Joanna Lillis Feb 16, 2016

The time for showers of gold is over, President Nursultan Nazarbayev warned his countrymen on February 16 in his latest attempt to inculcate a popular spirit of parsimony.

Instead, the people of Kazakhstan should exploit the opportunity of a crisis caused in part by low oil prices to transform the country into a more innovative and dynamic economic performer.

“We should not expect to be showered with gold,” he said in remarks quoted by the Nur news agency.

Those remarks appear much in the same mold as recent exhortations by Nazarbayev for the people of Kazakhstan not to indulge in luxuries such as lemons.

“Every crisis is a stage ahead of new development,” which, he said, means weaning the economy off its current dependence on oil and gas.

One way the government intends to that is by raiding the state pension pot, which Nazarbayev ordered last week as part of measures to stimulate growth.

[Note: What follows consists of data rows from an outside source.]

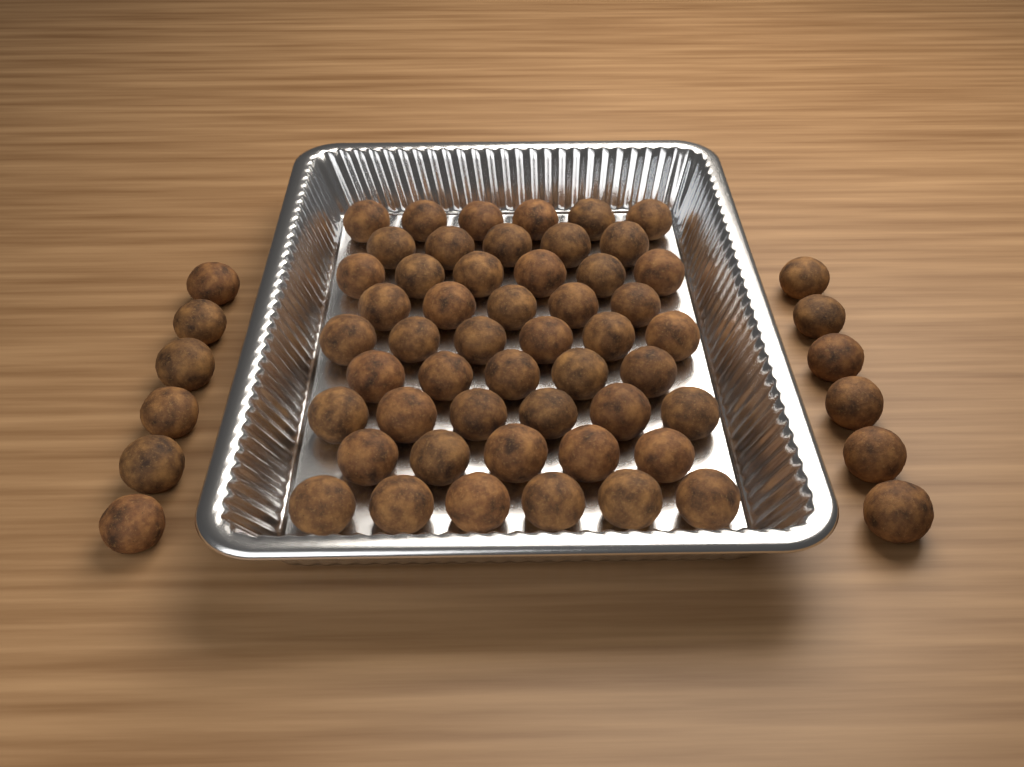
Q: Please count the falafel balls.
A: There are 62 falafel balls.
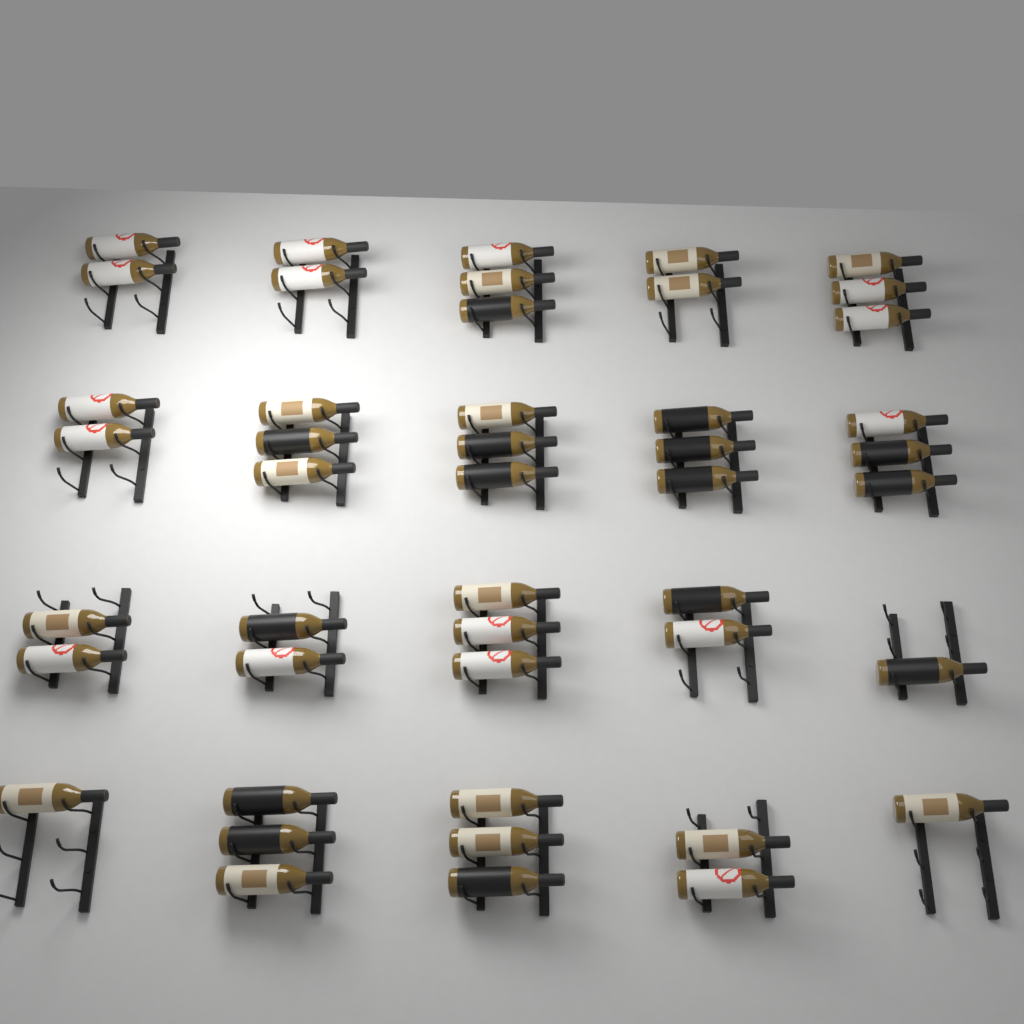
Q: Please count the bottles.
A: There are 46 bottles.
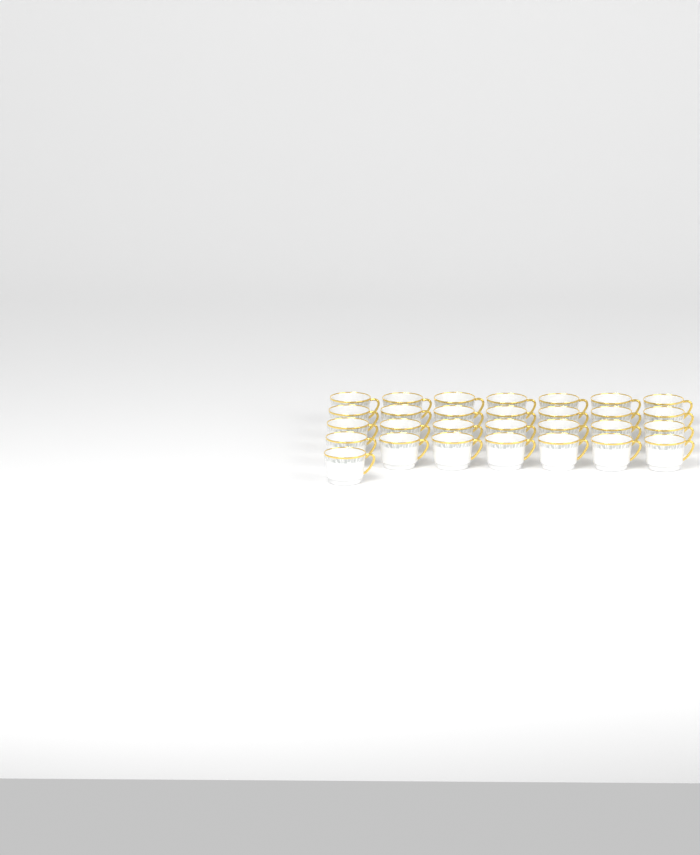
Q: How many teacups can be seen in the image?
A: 29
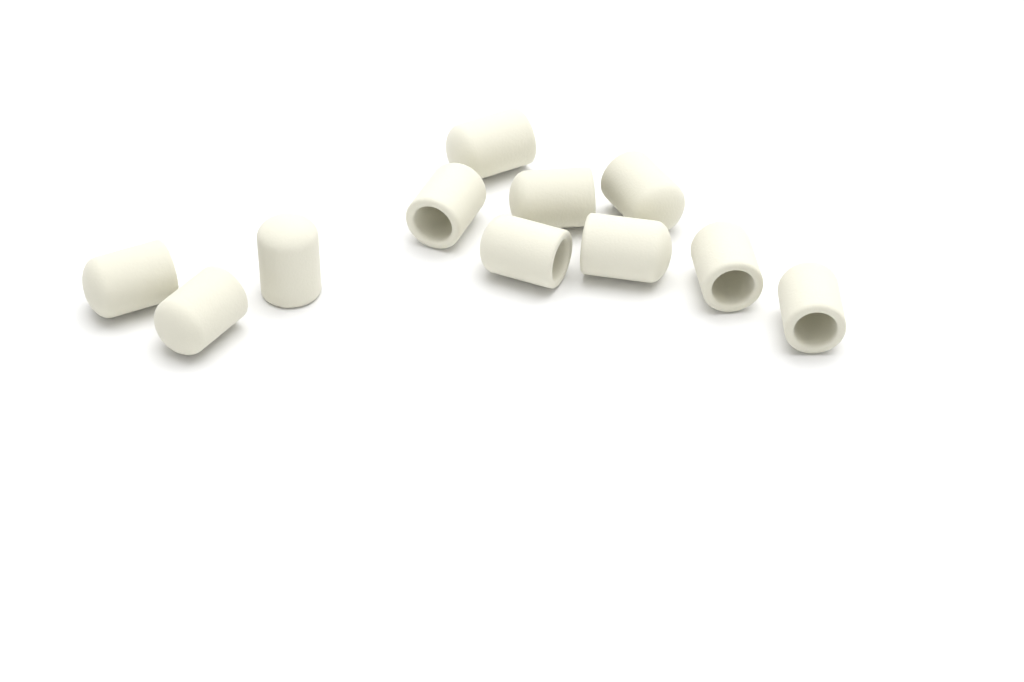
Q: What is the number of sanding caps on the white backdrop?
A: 11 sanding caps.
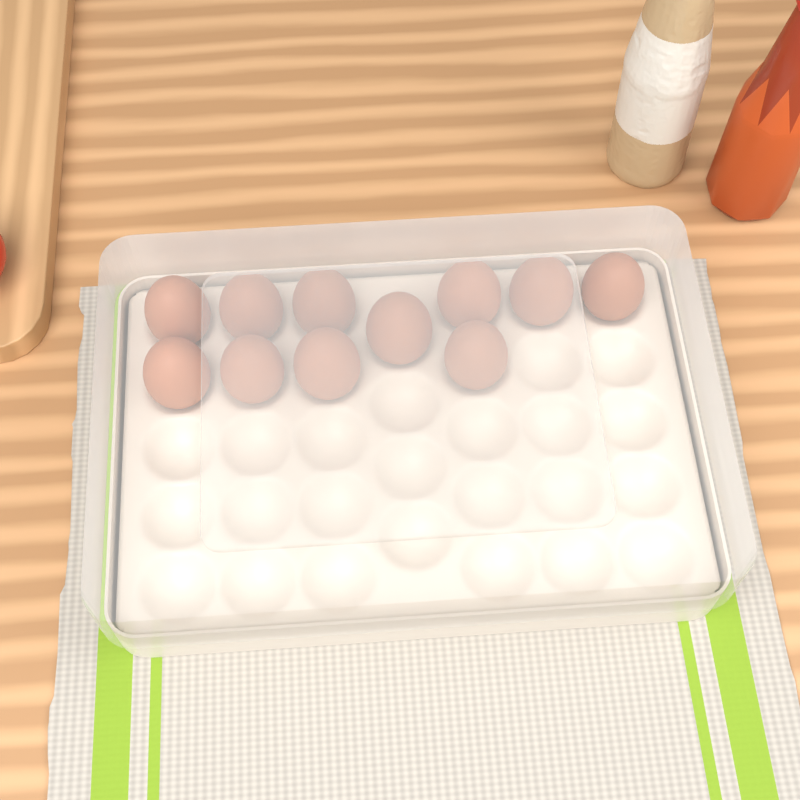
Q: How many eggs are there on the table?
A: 11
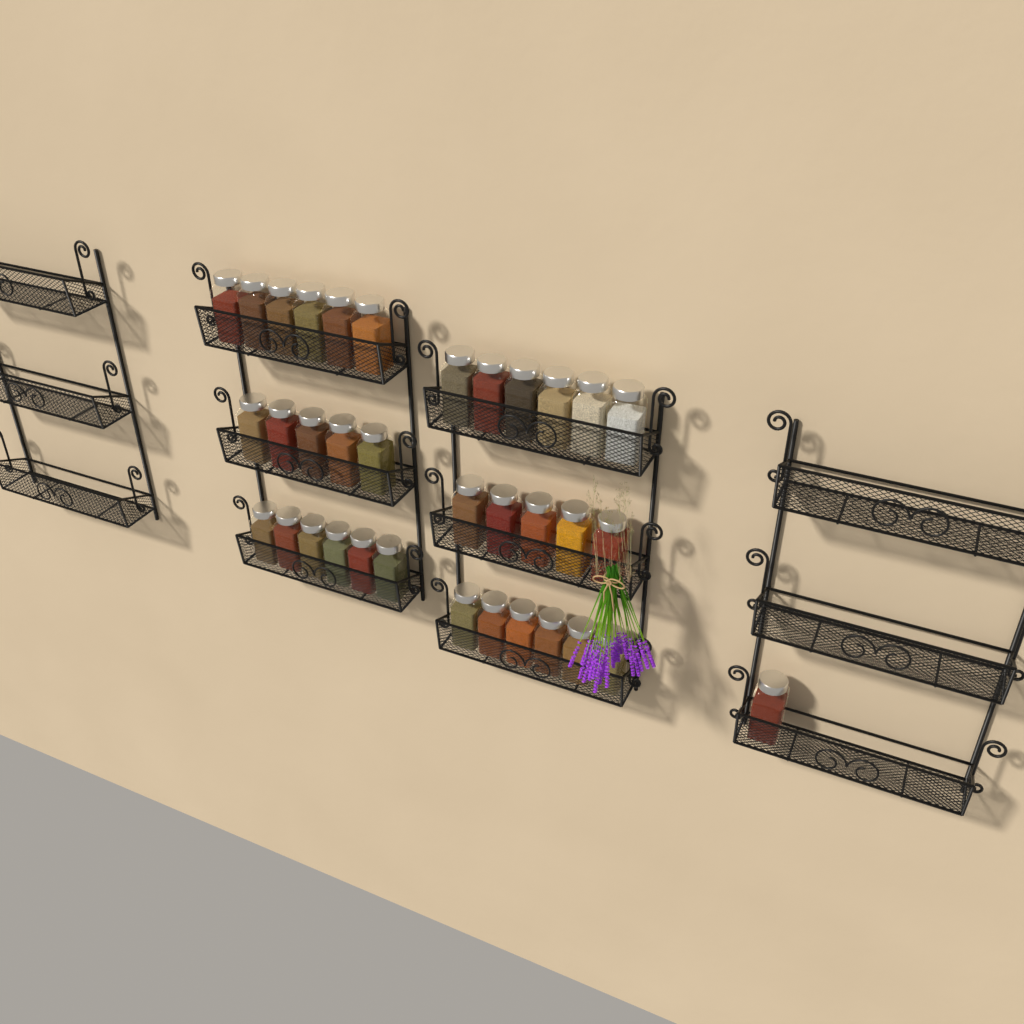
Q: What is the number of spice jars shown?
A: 35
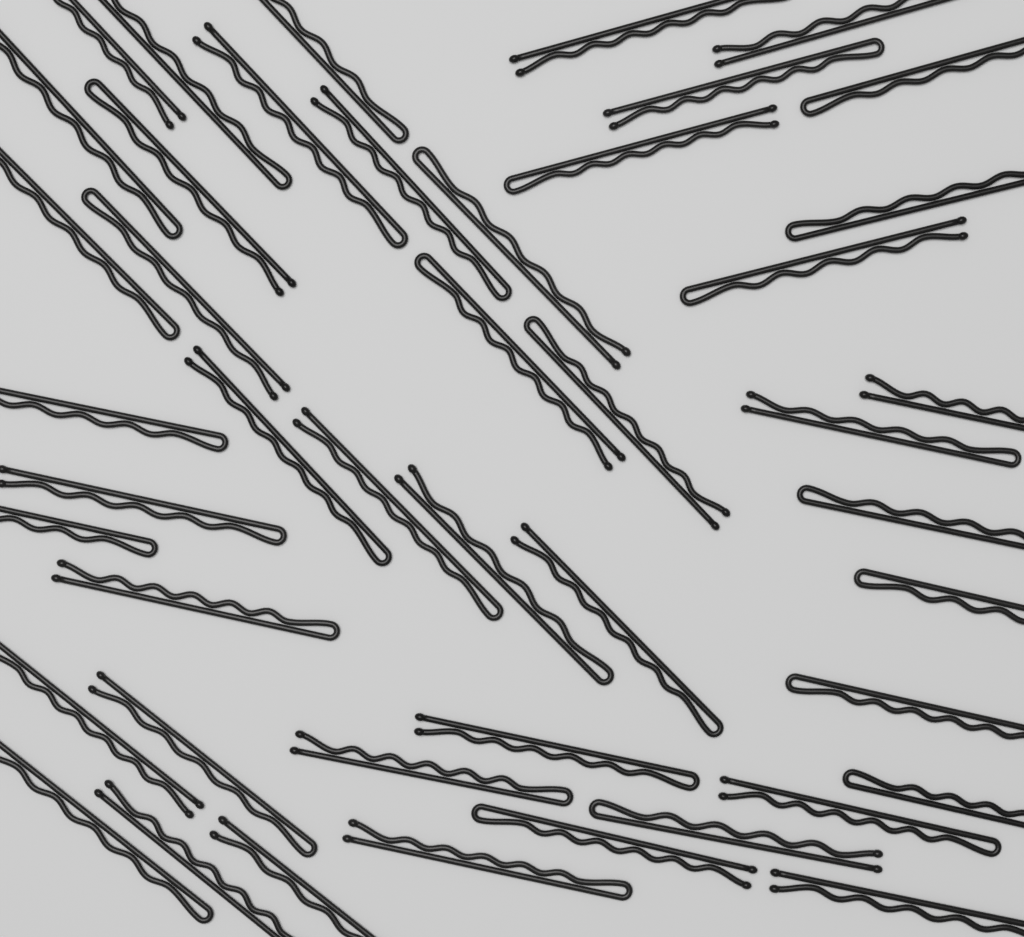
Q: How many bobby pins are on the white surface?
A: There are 45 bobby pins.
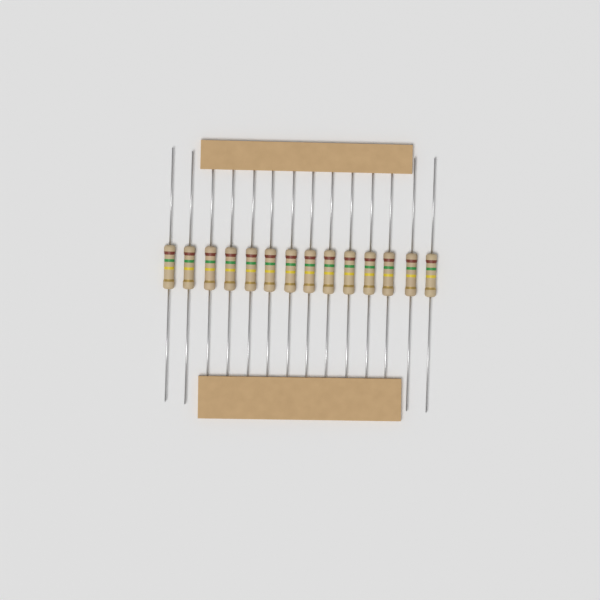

The economy is in desperate need of help. Some economists are forecasting that the economy will shrink this year for the first time in almost two decades.

In line with Nazarbayev’s order, issued on February 10, 1.5 trillion tenge ($4 billion) worth of assets will be withdrawn from the state pension fund — a quarter of its total holdings of nearly 6 trillion tenge — to help plug holes in the budget deficit and support small businesses and infrastructure projects.

That prompted howls of concern from citizens concerned that their pensions may be frittered away as the economy tanks. Officials have vowed, however, that they will see good returns on the investments.

The crisis is also threatening to derail ambitious plans to transform Nazarbayev’s capital city into an international financial hub.

The central bank, which is struggling to contain a currency collapse that has seen the tenge lose half of its value against the dollar since last summer, has abandoned plans to move its headquarters to Astana from the commercial capital, Almaty, because of “difficult economic conditions,” its chairman Daniyar Akishev admitted on February 12.

The central bank’s relocation was ordered by Nazarbayev himself last year as part of plans to set up the Astana International Financial Center — but on February 16 he said during a visit to Almaty that it did not really matter where the bank was located after all.

Joanna Lillis is a journalist based in Almaty and author of Dark Shadows: Inside the Secret World of Kazakhstan.